[TASK ITEM] Return the run of lines below that opens with the line containing "É possível adicionar" and closes with the line containing "cadeia de caracteres.", keeping each one exact.

[DATA TO PROCESS]
*** Begin section ***
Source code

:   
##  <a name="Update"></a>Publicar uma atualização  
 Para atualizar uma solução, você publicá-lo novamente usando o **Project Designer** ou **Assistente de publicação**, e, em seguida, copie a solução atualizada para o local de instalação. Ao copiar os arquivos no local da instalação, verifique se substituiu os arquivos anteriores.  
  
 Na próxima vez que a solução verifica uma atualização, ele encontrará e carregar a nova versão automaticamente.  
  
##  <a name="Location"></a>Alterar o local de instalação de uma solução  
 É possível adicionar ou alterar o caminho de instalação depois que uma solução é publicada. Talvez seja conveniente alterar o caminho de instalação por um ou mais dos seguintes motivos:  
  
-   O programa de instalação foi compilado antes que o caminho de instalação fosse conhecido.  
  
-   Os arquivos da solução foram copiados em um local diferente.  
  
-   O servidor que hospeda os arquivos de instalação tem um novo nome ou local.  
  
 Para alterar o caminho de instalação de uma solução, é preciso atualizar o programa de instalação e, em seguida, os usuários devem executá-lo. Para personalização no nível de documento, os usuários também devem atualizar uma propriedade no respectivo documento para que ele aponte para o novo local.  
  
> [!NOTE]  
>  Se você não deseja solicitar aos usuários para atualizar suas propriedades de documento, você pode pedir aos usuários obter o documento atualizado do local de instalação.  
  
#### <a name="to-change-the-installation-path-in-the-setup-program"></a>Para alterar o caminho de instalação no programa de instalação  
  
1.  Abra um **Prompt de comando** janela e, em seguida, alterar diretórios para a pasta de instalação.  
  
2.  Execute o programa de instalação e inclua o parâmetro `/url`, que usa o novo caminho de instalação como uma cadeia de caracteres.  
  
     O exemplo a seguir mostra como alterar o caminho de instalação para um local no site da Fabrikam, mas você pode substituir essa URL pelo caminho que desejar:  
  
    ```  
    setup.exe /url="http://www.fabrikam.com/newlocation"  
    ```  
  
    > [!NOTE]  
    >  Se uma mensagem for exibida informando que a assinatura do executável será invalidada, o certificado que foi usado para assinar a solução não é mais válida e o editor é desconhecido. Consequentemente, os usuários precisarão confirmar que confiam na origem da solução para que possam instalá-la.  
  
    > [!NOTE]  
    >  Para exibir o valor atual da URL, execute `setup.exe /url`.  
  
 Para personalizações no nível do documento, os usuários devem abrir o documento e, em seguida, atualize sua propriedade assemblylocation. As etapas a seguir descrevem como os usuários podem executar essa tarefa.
*** End section ***
[EXPECTED OUTPUT]
 É possível adicionar ou alterar o caminho de instalação depois que uma solução é publicada. Talvez seja conveniente alterar o caminho de instalação por um ou mais dos seguintes motivos:  
  
-   O programa de instalação foi compilado antes que o caminho de instalação fosse conhecido.  
  
-   Os arquivos da solução foram copiados em um local diferente.  
  
-   O servidor que hospeda os arquivos de instalação tem um novo nome ou local.  
  
 Para alterar o caminho de instalação de uma solução, é preciso atualizar o programa de instalação e, em seguida, os usuários devem executá-lo. Para personalização no nível de documento, os usuários também devem atualizar uma propriedade no respectivo documento para que ele aponte para o novo local.  
  
> [!NOTE]  
>  Se você não deseja solicitar aos usuários para atualizar suas propriedades de documento, você pode pedir aos usuários obter o documento atualizado do local de instalação.  
  
#### <a name="to-change-the-installation-path-in-the-setup-program"></a>Para alterar o caminho de instalação no programa de instalação  
  
1.  Abra um **Prompt de comando** janela e, em seguida, alterar diretórios para a pasta de instalação.  
  
2.  Execute o programa de instalação e inclua o parâmetro `/url`, que usa o novo caminho de instalação como uma cadeia de caracteres.  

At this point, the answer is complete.